Task description - Would you tally how many lines in the records include the word "size"? Reply with the number only.
───── Data provided
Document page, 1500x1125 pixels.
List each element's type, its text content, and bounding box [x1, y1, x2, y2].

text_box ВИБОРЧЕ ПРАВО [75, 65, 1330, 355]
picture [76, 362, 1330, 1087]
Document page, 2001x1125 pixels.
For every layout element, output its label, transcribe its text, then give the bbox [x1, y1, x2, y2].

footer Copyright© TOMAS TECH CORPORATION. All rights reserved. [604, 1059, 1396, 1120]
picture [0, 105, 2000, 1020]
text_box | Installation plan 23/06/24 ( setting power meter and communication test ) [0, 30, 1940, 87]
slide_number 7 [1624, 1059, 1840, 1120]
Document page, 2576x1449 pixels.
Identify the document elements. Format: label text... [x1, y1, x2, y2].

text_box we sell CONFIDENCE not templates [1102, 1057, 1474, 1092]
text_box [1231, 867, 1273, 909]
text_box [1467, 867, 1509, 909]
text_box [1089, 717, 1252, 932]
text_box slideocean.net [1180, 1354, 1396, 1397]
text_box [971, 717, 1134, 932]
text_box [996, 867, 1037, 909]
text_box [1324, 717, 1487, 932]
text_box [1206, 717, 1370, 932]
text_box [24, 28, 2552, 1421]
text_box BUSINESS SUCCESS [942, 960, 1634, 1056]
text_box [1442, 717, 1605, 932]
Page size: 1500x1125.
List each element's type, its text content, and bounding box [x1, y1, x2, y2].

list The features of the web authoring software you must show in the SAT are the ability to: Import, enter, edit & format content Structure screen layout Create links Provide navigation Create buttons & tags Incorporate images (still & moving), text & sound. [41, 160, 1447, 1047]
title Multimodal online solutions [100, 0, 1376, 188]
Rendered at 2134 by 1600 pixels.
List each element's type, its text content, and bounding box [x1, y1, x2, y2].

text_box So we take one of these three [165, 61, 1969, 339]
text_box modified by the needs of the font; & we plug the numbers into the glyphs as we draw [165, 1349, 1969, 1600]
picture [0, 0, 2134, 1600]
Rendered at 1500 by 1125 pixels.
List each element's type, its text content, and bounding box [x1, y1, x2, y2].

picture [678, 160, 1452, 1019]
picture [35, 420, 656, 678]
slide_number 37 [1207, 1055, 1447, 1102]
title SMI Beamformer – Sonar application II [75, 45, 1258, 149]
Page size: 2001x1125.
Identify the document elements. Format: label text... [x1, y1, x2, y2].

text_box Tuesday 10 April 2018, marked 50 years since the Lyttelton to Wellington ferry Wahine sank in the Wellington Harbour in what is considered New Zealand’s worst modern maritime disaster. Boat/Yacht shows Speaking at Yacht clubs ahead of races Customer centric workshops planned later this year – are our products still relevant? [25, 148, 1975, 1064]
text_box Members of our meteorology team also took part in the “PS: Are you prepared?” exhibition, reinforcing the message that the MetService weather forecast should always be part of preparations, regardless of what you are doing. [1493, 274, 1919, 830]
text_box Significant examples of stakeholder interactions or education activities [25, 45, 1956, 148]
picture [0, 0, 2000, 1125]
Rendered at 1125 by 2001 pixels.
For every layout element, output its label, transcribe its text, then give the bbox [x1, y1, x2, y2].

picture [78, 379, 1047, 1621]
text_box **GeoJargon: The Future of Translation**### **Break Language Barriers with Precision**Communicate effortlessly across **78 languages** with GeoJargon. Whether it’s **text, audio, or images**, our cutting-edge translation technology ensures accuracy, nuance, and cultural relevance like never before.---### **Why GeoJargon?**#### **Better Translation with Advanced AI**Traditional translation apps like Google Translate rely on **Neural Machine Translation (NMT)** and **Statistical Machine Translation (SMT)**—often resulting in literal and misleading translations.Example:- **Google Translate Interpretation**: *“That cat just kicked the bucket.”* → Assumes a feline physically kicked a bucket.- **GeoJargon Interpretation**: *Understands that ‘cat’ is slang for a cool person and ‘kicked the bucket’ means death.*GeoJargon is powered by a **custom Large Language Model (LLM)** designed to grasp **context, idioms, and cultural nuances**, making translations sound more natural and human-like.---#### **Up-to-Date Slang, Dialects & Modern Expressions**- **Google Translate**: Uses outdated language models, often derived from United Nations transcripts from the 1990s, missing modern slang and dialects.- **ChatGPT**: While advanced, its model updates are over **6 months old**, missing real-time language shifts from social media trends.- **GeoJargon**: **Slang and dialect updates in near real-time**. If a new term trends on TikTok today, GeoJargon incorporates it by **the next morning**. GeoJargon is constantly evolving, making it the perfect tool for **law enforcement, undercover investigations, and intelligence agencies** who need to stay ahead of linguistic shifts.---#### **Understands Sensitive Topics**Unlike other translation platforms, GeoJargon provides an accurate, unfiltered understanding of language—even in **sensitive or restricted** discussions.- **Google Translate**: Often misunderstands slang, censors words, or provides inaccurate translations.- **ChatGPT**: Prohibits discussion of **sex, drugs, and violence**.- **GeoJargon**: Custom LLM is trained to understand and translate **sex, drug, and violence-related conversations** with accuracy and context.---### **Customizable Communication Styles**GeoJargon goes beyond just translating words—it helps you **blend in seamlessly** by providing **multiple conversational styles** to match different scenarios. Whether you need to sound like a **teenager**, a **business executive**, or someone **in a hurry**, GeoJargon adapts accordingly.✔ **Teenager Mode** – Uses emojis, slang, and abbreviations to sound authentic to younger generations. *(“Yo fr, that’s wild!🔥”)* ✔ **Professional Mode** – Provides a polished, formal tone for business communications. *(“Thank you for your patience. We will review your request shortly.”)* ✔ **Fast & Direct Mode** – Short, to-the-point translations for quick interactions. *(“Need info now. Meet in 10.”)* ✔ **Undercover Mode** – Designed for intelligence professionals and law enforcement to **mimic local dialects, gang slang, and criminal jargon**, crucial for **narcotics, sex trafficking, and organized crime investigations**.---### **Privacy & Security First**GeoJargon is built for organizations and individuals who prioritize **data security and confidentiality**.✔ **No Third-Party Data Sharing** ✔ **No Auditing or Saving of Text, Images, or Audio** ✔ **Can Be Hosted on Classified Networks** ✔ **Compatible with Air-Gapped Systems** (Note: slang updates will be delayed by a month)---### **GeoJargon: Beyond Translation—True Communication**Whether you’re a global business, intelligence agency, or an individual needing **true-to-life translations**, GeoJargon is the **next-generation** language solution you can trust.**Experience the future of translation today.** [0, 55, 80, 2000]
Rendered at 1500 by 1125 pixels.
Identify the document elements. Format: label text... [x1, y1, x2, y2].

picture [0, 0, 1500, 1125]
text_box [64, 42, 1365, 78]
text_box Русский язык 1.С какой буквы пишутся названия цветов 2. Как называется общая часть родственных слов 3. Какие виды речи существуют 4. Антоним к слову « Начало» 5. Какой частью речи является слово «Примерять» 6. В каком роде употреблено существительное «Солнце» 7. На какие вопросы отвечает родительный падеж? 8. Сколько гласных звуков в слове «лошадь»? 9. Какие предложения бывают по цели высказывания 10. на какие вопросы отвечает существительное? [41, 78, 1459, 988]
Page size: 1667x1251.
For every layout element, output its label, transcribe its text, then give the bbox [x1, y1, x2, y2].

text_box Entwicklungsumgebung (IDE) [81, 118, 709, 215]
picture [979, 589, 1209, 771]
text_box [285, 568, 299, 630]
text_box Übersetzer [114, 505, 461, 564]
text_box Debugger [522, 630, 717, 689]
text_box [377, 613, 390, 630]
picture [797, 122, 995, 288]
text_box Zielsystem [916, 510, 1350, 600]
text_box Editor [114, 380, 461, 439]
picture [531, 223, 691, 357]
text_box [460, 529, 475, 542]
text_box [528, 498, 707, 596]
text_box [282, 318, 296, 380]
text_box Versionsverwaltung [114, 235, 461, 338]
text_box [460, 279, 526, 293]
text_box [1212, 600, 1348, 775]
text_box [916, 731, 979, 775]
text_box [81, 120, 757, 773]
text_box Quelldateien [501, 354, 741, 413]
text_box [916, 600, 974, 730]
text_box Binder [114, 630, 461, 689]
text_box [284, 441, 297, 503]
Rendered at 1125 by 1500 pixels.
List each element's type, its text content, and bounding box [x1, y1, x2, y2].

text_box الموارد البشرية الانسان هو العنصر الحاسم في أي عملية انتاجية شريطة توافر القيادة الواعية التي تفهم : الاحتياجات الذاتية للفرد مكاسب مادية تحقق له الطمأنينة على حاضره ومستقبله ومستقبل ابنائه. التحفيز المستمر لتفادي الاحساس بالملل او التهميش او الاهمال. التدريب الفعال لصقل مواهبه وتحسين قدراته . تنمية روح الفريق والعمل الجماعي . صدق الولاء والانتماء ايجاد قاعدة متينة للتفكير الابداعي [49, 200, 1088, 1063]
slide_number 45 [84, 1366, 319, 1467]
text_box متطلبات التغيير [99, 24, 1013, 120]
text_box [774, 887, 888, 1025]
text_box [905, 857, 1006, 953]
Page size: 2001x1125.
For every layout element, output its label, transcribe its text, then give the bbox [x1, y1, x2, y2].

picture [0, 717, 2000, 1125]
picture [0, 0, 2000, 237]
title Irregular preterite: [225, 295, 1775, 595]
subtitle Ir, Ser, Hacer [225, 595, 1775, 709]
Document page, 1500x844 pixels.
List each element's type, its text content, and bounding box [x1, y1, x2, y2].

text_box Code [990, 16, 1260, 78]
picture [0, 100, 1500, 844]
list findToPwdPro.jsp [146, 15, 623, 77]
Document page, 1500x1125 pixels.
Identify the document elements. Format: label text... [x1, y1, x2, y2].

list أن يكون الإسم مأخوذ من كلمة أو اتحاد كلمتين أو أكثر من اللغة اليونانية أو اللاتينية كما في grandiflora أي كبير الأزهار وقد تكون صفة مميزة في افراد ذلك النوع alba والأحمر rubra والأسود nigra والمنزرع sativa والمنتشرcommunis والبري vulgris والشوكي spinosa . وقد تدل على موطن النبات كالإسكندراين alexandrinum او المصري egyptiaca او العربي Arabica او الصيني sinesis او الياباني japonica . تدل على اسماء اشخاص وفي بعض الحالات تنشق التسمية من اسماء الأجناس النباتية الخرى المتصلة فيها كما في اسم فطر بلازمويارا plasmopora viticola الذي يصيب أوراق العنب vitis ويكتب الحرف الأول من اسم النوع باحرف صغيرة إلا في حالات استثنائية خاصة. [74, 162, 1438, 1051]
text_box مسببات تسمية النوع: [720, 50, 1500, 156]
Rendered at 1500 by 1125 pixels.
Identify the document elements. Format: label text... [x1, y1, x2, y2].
──────────
Exercise response - 4